Analyzing structure:
- src/agents/ (6 agent configs)
- src/tools/ (background, LSP, skill tools)
- src/config/ (schema and config parsing)
- src/utils/ (utilities)
I'll map this bottom-up, starting with leaf folders and working up to the root.
[Spawning Explorers for leaf folders...]
✓ src/agents/ codemap.md generated
✓ src/tools/lsp/ codemap.md generated
✓ src/tools/skill/ codemap.md generated
✓ src/config/ codemap.md generated
✓ src/utils/ codemap.md generated
Now mapping parent folders...
✓ src/tools/ codemap.md generated
✓ src/ codemap.md generated
Codemap generation complete! Here's the architecture overview:
**Main Entry Point**: src/index.ts
- Plugin initialization and tool registration
- Agent configuration setup
**Agent Layer**: src/agents/
- 6 specialized agents (orchestrator, explorer, oracle, librarian, designer, fixer)

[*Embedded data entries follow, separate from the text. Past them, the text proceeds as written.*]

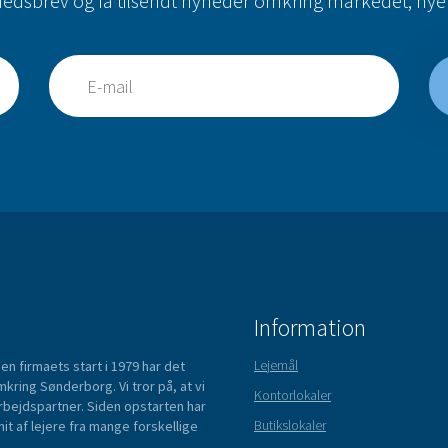
hedsbrev og få tilsendt nyheder omkring markedet, nye 
Information
Lejemål
n firmaets start i 1979 har det
kring Sønderborg. Vi tror på, at vi
Kontorlokaler
rbejdspartner. Siden opstarten har
Butikslokaler
t af lejere fra mange forskellige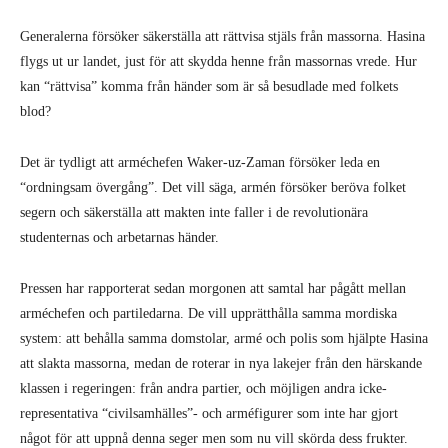
Generalerna försöker säkerställa att rättvisa stjäls från massorna. Hasina
flygs ut ur landet, just för att skydda henne från massornas vrede. Hur
kan “rättvisa” komma från händer som är så besudlade med folkets
blod?
Det är tydligt att arméchefen Waker-uz-Zaman försöker leda en
“ordningsam övergång”. Det vill säga, armén försöker beröva folket
segern och säkerställa att makten inte faller i de revolutionära
studenternas och arbetarnas händer.
Pressen har rapporterat sedan morgonen att samtal har pågått mellan
arméchefen och partiledarna. De vill upprätthålla samma mordiska
system: att behålla samma domstolar, armé och polis som hjälpte Hasina
att slakta massorna, medan de roterar in nya lakejer från den härskande
klassen i regeringen: från andra partier, och möjligen andra icke-
representativa “civilsamhälles”- och arméfigurer som inte har gjort
något för att uppnå denna seger men som nu vill skörda dess frukter.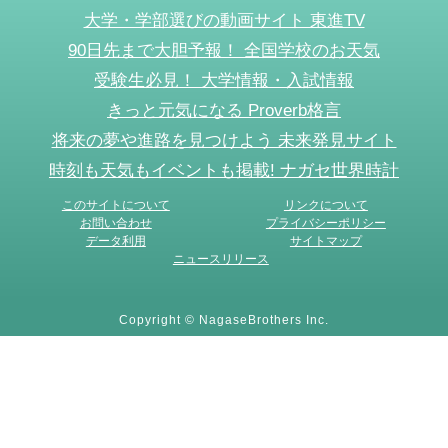
大学・学部選びの動画サイト 東進TV
90日先まで大胆予報！ 全国学校のお天気
受験生必見！ 大学情報・入試情報
きっと元気になる Proverb格言
将来の夢や進路を見つけよう 未来発見サイト
時刻も天気もイベントも掲載! ナガセ世界時計
このサイトについて
リンクについて
お問い合わせ
プライバシーポリシー
データ利用
サイトマップ
ニュースリリース
Copyright © NagaseBrothers Inc.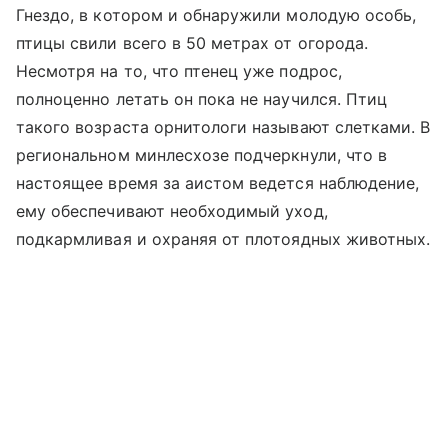
Гнездо, в котором и обнаружили молодую особь,
птицы свили всего в 50 метрах от огорода.
Несмотря на то, что птенец уже подрос,
полноценно летать он пока не научился. Птиц
такого возраста орнитологи называют слетками. В
региональном минлесхозе подчеркнули, что в
настоящее время за аистом ведется наблюдение,
ему обеспечивают необходимый уход,
подкармливая и охраняя от плотоядных животных.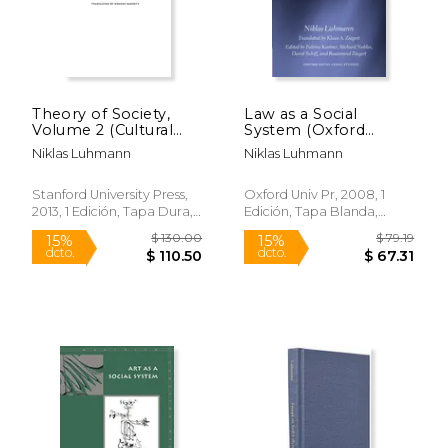
Theory of Society,
Law as a Social
Volume 2 (Cultural
System (Oxford
Memory in the
Socio-Legal Studies)
Niklas Luhmann
Niklas Luhmann
Present) (en Inglés)
(en Inglés)
Stanford University Press,
Oxford Univ Pr, 2008, 1
2013, 1 Edición, Tapa Dura,
Edición, Tapa Blanda,
Nuevo
Nuevo
$ 51.80
$ 159.
6%
6%
dcto.
dcto.
$ 48.75
$ 150.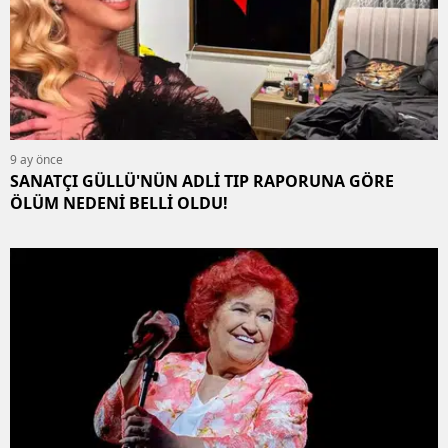
9 ay önce
SANATÇI GÜLLÜ'NÜN ADLİ TIP RAPORUNA GÖRE
ÖLÜM NEDENİ BELLİ OLDU!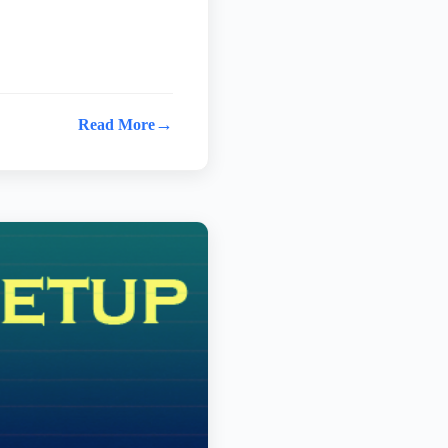
→
Read More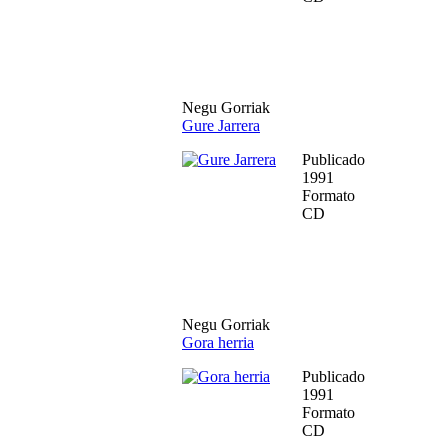
Negu Gorriak
Gure Jarrera
Publicado
1991
Formato
CD
Negu Gorriak
Gora herria
Publicado
1991
Formato
CD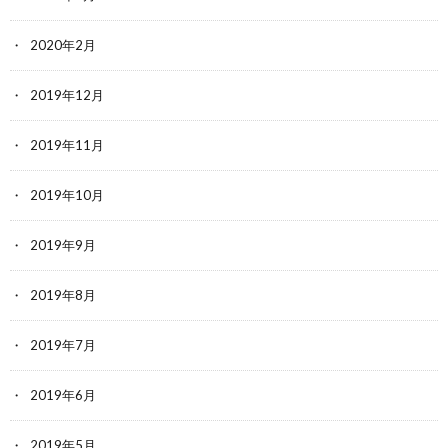
2020年2月
2019年12月
2019年11月
2019年10月
2019年9月
2019年8月
2019年7月
2019年6月
2019年5月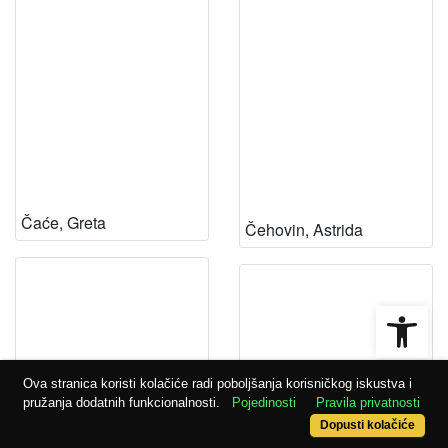
Čaće, Greta
Čehovin, Astrida
Open
Ova stranica koristi kolačiće radi poboljšanja korisničkog iskustva i
pružanja dodatnih funkcionalnosti.
Pojedinosti
Pravila privatnosti
Dopusti kolačiće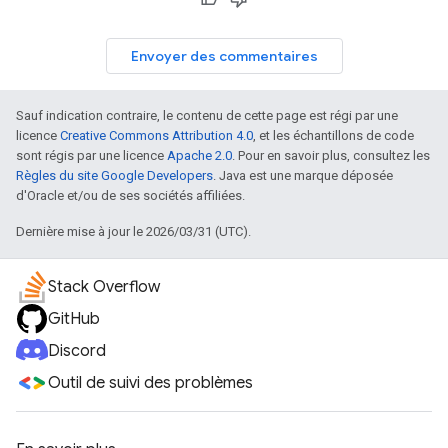
Envoyer des commentaires
Sauf indication contraire, le contenu de cette page est régi par une
licence
Creative Commons Attribution 4.0
, et les échantillons de code
sont régis par une licence
Apache 2.0
. Pour en savoir plus, consultez les
Règles du site Google Developers
. Java est une marque déposée
d'Oracle et/ou de ses sociétés affiliées.
Dernière mise à jour le 2026/03/31 (UTC).
Stack Overflow
GitHub
Discord
Outil de suivi des problèmes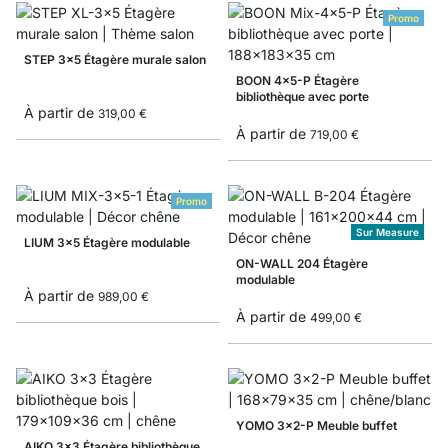
Promo
STEP 3x5 Étagère murale salon
BOON 4x5-P Étagère
bibliothèque avec porte
À partir de
319,00 €
À partir de
719,00 €
Promo
Sur Measure
LIUM 3x5 Étagère modulable
ON-WALL 204 Étagère
modulable
À partir de
989,00 €
À partir de
499,00 €
YOMO 3x2-P Meuble buffet
AIKO 3x3 Étagère bibliothèque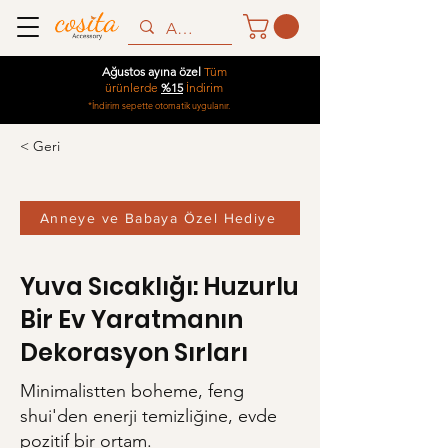
Ağustos ayına özel
Tüm
ürünlerde
%15
İndirim
*İndirim sepette otomatik uygulanır.
< Geri
Anneye ve Babaya Özel Hediye
Yuva Sıcaklığı: Huzurlu
Bir Ev Yaratmanın
Dekorasyon Sırları
Minimalistten boheme, feng
shui'den enerji temizliğine, evde
pozitif bir ortam.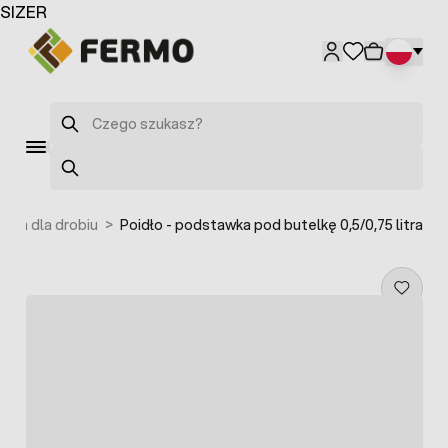
Przejdź do treści
SIZER
Szukaj
Szukaj
idła dla drobiu
>
Poidło - podstawka pod butelkę 0,5/0,75 litra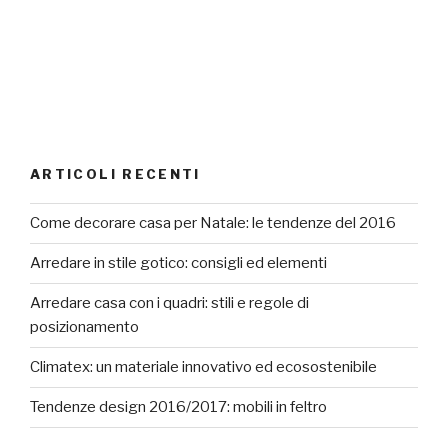
ARTICOLI RECENTI
Come decorare casa per Natale: le tendenze del 2016
Arredare in stile gotico: consigli ed elementi
Arredare casa con i quadri: stili e regole di
posizionamento
Climatex: un materiale innovativo ed ecosostenibile
Tendenze design 2016/2017: mobili in feltro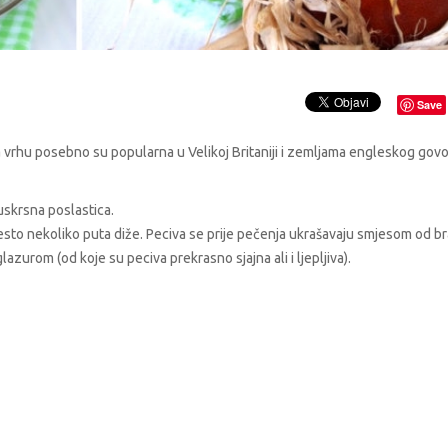
Save
a vrhu posebno su popularna u Velikoj Britaniji i zemljama engleskog gov
uskrsna poslastica.
ijesto nekoliko puta diže. Peciva se prije pečenja ukrašavaju smjesom od br
azurom (od koje su peciva prekrasno sjajna ali i ljepljiva).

- Each with specific capabilities and model mappings
**Tools Layer**: src/tools/
- Background task management
- LSP integration (definition, references, diagnostics)
- Skill system
- Code search (grep, ast-grep)
**Configuration**: src/config/
- Schema definitions
- TMux integration
- Preset management
You can now:
1. Review codemap.md in any folder for detailed documentation
2. Ask me specific questions about architecture
3. Use these codemaps as context for development tasks
When the user makes changes:
User: I refactored the orchestrator agent. Update the codemaps.
Orchestrator: Checking what changed...
[cartography tool call: update src/agents --extensions ts]
Response: {
updated: true,
changedFiles: ["src/agents/orchestrator.ts"]
}
Orchestrator: I see src/agents/orchestrator.ts changed. I'll re-analyze just this folder.
[Spawning Explorer for src/agents/]
Explorer: Updated codemap.md for src/agents/
- Re-analyzed orchestrator.ts
- Updated purpose, exports, dependencies, flows
- Parent folder (src/) summary still valid (no other major changes)
✓ Codemap updated! The orchestrator now uses the new background task system.